### RAW DATA
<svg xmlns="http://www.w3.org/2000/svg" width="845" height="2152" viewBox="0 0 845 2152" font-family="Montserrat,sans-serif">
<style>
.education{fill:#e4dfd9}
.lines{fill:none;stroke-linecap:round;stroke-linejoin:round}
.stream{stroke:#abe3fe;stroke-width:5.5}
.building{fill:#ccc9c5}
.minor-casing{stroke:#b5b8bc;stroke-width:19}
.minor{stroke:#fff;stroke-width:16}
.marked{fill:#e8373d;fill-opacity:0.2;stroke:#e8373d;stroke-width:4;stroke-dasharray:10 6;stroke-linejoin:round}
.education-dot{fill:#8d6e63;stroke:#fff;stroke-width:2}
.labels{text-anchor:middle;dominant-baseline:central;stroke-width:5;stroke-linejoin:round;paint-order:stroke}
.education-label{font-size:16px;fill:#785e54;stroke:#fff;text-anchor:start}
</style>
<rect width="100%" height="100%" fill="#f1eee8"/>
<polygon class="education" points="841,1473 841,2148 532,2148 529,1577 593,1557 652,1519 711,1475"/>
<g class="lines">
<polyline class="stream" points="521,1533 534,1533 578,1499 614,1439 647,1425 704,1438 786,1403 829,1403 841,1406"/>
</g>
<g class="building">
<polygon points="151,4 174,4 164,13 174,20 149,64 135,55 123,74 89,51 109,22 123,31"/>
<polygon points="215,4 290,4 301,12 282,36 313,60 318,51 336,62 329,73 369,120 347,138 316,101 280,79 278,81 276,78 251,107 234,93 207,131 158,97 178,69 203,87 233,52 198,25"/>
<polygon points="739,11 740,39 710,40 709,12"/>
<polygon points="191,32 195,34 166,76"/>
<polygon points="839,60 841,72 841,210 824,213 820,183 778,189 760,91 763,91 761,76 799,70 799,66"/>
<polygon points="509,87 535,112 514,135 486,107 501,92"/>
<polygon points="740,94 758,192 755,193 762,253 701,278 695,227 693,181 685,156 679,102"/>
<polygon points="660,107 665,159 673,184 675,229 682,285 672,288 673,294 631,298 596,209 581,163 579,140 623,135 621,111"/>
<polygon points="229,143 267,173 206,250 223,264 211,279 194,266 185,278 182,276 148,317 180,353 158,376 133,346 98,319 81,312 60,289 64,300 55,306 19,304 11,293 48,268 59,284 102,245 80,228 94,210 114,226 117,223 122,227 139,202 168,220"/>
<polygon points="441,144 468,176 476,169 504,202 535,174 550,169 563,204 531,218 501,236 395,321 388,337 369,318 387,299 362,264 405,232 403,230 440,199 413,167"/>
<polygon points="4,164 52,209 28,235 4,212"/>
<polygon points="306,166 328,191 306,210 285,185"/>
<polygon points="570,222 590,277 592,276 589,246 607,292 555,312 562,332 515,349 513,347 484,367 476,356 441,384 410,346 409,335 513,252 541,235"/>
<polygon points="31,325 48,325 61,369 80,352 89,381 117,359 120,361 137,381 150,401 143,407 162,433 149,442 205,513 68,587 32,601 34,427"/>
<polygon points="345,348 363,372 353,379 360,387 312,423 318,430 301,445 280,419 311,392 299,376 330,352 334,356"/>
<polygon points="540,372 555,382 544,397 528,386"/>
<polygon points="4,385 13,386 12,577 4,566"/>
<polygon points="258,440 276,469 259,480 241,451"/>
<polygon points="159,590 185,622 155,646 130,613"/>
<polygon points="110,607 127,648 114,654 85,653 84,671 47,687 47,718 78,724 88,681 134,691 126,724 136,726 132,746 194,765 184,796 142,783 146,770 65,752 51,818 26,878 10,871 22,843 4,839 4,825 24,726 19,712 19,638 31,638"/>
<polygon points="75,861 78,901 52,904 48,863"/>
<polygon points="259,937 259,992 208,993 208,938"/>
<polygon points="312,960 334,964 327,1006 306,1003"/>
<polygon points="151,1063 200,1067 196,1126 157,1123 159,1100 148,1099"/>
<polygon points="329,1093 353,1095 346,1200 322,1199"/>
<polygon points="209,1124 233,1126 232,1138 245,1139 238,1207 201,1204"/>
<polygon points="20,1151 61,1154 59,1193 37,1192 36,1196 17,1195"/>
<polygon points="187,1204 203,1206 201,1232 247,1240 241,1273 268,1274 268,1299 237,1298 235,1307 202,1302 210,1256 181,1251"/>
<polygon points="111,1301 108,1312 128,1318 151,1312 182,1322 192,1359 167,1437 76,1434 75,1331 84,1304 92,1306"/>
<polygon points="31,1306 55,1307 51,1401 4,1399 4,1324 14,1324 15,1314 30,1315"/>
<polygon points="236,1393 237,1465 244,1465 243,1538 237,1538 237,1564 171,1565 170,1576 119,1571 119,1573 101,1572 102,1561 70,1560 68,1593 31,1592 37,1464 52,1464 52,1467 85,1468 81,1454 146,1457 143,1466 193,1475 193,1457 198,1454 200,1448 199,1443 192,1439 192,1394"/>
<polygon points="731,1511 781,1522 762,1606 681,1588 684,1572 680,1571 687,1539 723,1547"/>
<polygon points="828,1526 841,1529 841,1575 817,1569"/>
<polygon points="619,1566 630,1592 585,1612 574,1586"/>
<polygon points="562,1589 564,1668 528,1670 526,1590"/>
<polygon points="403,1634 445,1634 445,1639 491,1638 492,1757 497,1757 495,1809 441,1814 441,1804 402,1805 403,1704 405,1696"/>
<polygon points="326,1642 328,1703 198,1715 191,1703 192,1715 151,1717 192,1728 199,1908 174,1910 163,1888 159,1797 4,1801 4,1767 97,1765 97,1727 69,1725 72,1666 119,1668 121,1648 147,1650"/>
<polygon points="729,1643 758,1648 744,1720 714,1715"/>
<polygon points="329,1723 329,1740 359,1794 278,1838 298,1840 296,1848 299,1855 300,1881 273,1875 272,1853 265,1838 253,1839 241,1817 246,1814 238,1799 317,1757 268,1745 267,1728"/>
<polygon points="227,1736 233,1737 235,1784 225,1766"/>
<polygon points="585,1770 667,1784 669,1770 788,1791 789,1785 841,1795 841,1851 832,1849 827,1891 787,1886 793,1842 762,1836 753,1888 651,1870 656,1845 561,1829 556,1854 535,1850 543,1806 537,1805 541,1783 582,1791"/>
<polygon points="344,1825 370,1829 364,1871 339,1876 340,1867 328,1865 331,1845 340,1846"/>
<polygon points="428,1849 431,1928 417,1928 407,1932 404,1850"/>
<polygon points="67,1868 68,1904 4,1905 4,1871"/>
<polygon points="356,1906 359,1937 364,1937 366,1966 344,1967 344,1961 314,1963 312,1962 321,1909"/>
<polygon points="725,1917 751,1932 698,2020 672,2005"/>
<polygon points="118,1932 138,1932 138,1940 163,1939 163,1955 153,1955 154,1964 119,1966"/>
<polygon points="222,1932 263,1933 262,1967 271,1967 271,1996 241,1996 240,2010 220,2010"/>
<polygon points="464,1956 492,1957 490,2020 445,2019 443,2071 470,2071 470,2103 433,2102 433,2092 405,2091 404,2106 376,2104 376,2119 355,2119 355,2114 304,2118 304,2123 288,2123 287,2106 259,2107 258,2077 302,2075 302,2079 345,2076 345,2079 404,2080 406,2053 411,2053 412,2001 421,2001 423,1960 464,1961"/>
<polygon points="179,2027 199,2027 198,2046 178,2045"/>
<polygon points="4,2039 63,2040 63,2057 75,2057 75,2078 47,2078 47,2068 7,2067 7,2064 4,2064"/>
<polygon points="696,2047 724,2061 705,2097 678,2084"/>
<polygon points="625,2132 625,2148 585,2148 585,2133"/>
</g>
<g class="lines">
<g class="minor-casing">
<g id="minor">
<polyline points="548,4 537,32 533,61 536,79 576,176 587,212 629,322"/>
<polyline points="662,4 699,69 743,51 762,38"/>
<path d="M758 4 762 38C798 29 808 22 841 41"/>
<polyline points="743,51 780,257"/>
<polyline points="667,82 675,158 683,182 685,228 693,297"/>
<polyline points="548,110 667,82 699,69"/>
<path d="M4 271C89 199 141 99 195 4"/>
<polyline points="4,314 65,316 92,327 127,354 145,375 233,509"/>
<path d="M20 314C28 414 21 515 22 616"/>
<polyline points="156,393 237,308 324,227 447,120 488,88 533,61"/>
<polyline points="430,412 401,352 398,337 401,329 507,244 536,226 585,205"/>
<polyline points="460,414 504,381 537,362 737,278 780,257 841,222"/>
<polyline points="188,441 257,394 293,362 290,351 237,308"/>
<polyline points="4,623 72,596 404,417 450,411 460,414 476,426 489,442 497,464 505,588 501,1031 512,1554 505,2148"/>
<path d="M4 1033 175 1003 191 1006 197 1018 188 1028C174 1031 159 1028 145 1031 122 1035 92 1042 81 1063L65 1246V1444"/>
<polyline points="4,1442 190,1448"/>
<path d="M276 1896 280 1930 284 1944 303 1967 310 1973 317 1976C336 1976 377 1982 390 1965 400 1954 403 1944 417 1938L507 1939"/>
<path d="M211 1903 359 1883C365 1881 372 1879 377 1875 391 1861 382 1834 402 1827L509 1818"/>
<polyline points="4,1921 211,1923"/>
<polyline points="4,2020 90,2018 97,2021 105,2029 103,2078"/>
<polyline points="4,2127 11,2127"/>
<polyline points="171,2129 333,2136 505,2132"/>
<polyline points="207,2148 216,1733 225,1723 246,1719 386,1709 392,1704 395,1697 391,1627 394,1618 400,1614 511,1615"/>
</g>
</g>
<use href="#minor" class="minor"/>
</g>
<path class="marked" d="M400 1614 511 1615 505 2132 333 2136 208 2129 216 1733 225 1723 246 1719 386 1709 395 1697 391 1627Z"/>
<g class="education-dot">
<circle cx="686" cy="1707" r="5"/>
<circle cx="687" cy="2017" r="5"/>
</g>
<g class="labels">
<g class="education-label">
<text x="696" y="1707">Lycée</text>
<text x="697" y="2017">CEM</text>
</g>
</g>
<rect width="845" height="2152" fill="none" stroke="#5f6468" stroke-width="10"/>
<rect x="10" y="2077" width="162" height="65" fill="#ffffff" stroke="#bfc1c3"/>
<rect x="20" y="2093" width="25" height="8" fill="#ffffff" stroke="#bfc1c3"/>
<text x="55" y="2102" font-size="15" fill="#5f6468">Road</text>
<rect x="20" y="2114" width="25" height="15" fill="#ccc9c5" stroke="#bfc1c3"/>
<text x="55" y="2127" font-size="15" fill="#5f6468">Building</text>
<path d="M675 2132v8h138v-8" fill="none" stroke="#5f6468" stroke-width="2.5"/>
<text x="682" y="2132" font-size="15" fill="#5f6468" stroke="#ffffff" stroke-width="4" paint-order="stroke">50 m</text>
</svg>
* * *
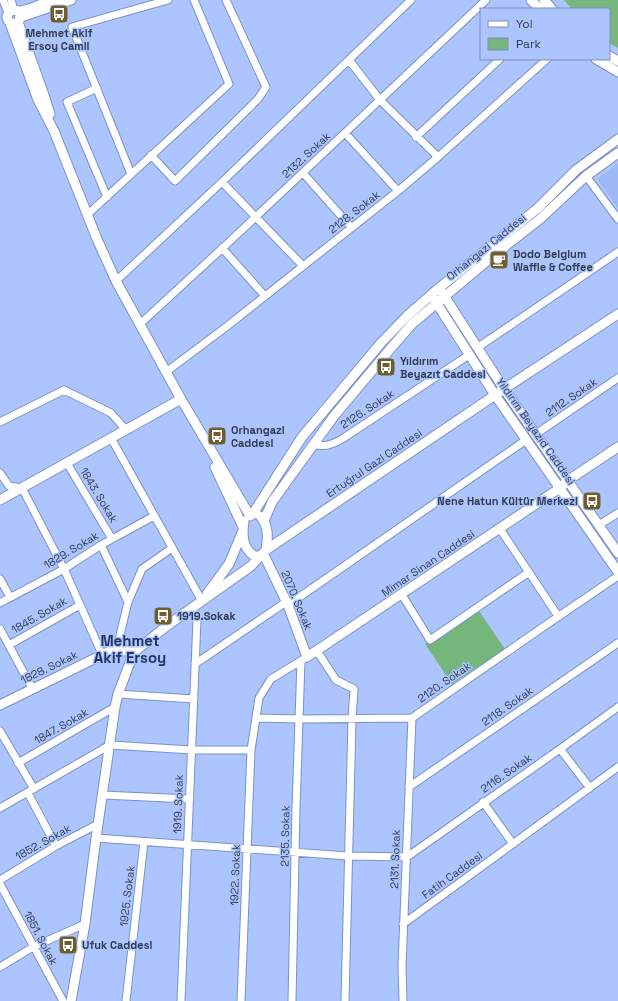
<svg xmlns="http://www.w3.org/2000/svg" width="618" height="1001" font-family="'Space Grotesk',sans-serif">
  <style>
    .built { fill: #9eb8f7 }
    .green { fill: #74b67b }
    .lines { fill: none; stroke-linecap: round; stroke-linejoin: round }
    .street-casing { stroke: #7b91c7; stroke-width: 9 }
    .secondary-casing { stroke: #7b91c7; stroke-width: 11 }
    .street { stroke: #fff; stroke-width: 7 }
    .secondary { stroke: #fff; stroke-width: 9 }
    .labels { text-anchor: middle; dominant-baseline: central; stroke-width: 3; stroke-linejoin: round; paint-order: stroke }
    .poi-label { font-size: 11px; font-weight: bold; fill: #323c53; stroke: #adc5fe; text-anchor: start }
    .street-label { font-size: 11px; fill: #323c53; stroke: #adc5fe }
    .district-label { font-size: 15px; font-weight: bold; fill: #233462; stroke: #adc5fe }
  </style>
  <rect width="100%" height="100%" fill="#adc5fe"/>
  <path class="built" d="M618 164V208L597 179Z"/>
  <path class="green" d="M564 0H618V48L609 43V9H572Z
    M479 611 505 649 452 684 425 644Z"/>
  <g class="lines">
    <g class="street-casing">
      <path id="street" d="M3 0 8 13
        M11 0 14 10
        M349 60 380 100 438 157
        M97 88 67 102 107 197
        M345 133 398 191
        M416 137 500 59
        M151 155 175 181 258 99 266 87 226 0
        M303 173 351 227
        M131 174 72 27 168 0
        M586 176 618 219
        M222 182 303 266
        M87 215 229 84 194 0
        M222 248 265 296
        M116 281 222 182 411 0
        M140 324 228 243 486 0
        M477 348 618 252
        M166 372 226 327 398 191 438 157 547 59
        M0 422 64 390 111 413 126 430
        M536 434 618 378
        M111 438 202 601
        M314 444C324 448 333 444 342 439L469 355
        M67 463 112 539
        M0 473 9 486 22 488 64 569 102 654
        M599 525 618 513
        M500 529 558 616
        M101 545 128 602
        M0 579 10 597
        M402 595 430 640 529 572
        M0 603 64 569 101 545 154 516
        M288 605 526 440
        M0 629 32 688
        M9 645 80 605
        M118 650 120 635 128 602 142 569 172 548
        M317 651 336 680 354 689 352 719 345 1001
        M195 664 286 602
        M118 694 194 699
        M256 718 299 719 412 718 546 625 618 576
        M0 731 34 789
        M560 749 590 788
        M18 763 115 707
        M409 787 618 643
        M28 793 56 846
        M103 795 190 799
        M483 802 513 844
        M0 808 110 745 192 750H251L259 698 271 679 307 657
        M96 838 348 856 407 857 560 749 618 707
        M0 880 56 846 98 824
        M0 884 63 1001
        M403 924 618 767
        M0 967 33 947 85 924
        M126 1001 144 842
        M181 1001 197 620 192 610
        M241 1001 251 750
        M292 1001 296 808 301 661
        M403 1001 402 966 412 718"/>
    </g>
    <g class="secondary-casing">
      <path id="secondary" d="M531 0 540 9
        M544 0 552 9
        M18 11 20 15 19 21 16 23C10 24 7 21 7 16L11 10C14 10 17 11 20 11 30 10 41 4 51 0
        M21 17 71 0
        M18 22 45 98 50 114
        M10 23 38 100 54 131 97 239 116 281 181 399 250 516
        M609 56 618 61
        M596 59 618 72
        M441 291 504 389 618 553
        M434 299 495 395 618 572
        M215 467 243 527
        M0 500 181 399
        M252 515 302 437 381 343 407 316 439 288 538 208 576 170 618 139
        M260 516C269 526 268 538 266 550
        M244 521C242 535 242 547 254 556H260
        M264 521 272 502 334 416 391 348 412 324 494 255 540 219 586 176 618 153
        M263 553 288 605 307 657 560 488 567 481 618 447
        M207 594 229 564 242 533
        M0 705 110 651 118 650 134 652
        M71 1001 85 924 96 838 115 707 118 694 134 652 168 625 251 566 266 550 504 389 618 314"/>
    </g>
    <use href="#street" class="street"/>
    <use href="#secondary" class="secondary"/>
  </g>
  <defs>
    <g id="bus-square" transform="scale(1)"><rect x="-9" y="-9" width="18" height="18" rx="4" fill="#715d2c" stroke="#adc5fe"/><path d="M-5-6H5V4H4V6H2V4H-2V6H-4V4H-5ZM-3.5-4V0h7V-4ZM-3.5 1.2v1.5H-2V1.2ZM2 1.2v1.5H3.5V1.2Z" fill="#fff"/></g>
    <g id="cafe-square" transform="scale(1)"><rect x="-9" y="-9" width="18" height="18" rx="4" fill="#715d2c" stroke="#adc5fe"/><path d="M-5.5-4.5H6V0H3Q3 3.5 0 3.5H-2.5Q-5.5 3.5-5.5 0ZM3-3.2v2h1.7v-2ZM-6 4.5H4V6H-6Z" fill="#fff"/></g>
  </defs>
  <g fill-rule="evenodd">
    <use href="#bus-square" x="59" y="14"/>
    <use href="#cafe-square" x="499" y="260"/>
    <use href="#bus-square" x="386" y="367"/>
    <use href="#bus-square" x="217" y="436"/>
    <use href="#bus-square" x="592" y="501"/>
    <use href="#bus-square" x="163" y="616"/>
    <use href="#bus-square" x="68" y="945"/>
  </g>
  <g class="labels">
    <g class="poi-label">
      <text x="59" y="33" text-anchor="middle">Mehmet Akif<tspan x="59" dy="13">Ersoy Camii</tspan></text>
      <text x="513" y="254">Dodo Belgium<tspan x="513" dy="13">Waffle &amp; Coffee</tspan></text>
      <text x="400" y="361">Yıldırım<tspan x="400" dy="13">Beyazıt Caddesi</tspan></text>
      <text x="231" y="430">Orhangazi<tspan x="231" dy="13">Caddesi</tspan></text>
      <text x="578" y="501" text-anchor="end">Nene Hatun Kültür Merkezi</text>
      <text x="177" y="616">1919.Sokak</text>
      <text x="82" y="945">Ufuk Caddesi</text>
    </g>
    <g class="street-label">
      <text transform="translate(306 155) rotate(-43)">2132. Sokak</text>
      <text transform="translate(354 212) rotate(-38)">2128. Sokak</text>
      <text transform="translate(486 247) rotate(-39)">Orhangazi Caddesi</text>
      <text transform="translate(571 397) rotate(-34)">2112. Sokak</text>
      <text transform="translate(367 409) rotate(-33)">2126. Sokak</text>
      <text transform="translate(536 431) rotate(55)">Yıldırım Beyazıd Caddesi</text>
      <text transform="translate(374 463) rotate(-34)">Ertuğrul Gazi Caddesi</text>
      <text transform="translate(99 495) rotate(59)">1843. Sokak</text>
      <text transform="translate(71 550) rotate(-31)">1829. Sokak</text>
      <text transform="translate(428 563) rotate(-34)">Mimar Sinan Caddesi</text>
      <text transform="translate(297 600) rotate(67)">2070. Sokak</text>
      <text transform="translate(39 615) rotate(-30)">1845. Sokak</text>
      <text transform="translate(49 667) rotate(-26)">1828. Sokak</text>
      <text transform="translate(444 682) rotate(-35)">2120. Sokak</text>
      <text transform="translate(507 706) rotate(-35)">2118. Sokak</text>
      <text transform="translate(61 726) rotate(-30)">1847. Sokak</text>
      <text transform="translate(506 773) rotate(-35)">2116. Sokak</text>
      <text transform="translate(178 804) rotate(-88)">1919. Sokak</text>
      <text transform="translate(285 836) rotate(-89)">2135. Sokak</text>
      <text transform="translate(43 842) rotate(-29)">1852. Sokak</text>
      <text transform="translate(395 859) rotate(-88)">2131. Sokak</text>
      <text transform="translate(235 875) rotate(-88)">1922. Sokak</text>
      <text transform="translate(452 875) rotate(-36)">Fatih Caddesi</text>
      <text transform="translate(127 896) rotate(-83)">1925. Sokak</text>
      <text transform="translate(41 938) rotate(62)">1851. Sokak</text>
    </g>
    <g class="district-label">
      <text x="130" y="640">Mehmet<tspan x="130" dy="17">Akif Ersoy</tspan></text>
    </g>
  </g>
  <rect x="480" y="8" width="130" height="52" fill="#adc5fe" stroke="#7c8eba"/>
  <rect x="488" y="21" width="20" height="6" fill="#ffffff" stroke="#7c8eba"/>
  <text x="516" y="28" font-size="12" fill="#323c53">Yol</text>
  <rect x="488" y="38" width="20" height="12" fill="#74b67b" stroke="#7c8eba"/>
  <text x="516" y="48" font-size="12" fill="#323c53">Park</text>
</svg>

### EXERCISE PROMPT
Out of the material above, output word for word the line with "M67 463 112 539", the line with "M0 705 110 651 118 650 134 652", and all lines between them, with nothing else.

### EXERCISE RESULT
        M67 463 112 539
        M0 473 9 486 22 488 64 569 102 654
        M599 525 618 513
        M500 529 558 616
        M101 545 128 602
        M0 579 10 597
        M402 595 430 640 529 572
        M0 603 64 569 101 545 154 516
        M288 605 526 440
        M0 629 32 688
        M9 645 80 605
        M118 650 120 635 128 602 142 569 172 548
        M317 651 336 680 354 689 352 719 345 1001
        M195 664 286 602
        M118 694 194 699
        M256 718 299 719 412 718 546 625 618 576
        M0 731 34 789
        M560 749 590 788
        M18 763 115 707
        M409 787 618 643
        M28 793 56 846
        M103 795 190 799
        M483 802 513 844
        M0 808 110 745 192 750H251L259 698 271 679 307 657
        M96 838 348 856 407 857 560 749 618 707
        M0 880 56 846 98 824
        M0 884 63 1001
        M403 924 618 767
        M0 967 33 947 85 924
        M126 1001 144 842
        M181 1001 197 620 192 610
        M241 1001 251 750
        M292 1001 296 808 301 661
        M403 1001 402 966 412 718"/>
    </g>
    <g class="secondary-casing">
      <path id="secondary" d="M531 0 540 9
        M544 0 552 9
        M18 11 20 15 19 21 16 23C10 24 7 21 7 16L11 10C14 10 17 11 20 11 30 10 41 4 51 0
        M21 17 71 0
        M18 22 45 98 50 114
        M10 23 38 100 54 131 97 239 116 281 181 399 250 516
        M609 56 618 61
        M596 59 618 72
        M441 291 504 389 618 553
        M434 299 495 395 618 572
        M215 467 243 527
        M0 500 181 399
        M252 515 302 437 381 343 407 316 439 288 538 208 576 170 618 139
        M260 516C269 526 268 538 266 550
        M244 521C242 535 242 547 254 556H260
        M264 521 272 502 334 416 391 348 412 324 494 255 540 219 586 176 618 153
        M263 553 288 605 307 657 560 488 567 481 618 447
        M207 594 229 564 242 533
        M0 705 110 651 118 650 134 652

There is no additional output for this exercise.